I don't believe this for a minute:
The Infinite Monkey Theorem states: that a monkey hitting keys at random on a typewriter keyboard for an infinite amount of time will eventually write Shakespeare.
While there are a lot of good things in this post, the Infinite Monkey Theorem has not been proven. Nor can it be. It's just something to say that sounds pithy, and it illustrates your point really. What people like en masse isn't quality. People aren't beating down the doors to read Shakespeare, Dickens, and the Bronte Sisters. But they'll waste half their day on Facebook looking at cat memes and the eating habits of strangers. Post that kind of content on Hive and see what happens.
Hive has its problems and the only people who don't know it are Hive maxis. Here are some of the top ones:
- Whale cliques
- Upvote/downvote circles
- Downvote wars
- Echo chamber
That said, there are also some good things about Hive. Where else can you go to write solid long-form content that people will actually read and you have a reasonable chance at earning something from it? While most people writing on Hive won't earn respectable income, the ability to take what you earn and sock it away to earn more over time is incredible. Earn from $1 to $5 per post, put half of that into an interest-bearing account earning 20 percent APR and stake the other half. Keep doing that and see where you're at in a year, or two years. Keep going at it through the next bull run and see where it's at.
For comparison's sake, do the same thing on Facebook, Instagram, and Snapchat and see what you have after the same period of time.
I think spending a lot of time talking about how to get more people on Hive is a waste. When they get here, what will happen to the quality of the content? Will the "quality" squad like it? Or will they downvote it because it doesn't meet their standards? Many people have already left over these issues. Frankly, I'd rather have a smaller group of loyalists to read who church out great content on the regular than a million users posting mediocre content, generating AI content that looks like Facebook stuff, and plagiarizing what they found at Medium.
I followed you because I like your profile. Keep up the good work.
I really appreciate the long thoughtful commentary after a post as well. One of the best parts of the platform is the exchange between people. Unlike most decentralized social platforms, I don't have to pay a $10 gas fee to have this exchange. There's plenty wrong and right about Hive.

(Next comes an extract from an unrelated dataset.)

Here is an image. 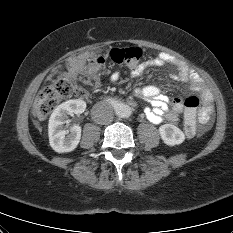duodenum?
<instances>
[{"label": "duodenum", "mask_w": 233, "mask_h": 233, "mask_svg": "<svg viewBox=\"0 0 233 233\" xmlns=\"http://www.w3.org/2000/svg\"><path fill=\"white\" fill-rule=\"evenodd\" d=\"M112 100L114 101L115 104H118V101H117V100H115V99H112Z\"/></svg>", "instance_id": "duodenum-1"}]
</instances>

This was ultimately part of a discussion from the other day that I had with a friend of mine on the platform.
In any case, I'm glad to see that it's only the maxis that aren't tired of the endless Hive posts. I enjoy it and think it's worth advocating for, but man, there's more to life. Followed you back. Thank you.
Yeah, I don't think there's any value to an echo chamber. Hive is the best thing we've got for long-term content earnings, IMO. I've tried several of the other platforms and nothing else comes close to achieving all the benefits of blockchain-based social media. Still, it can be improved.
I'm looking forward to reading more of your content.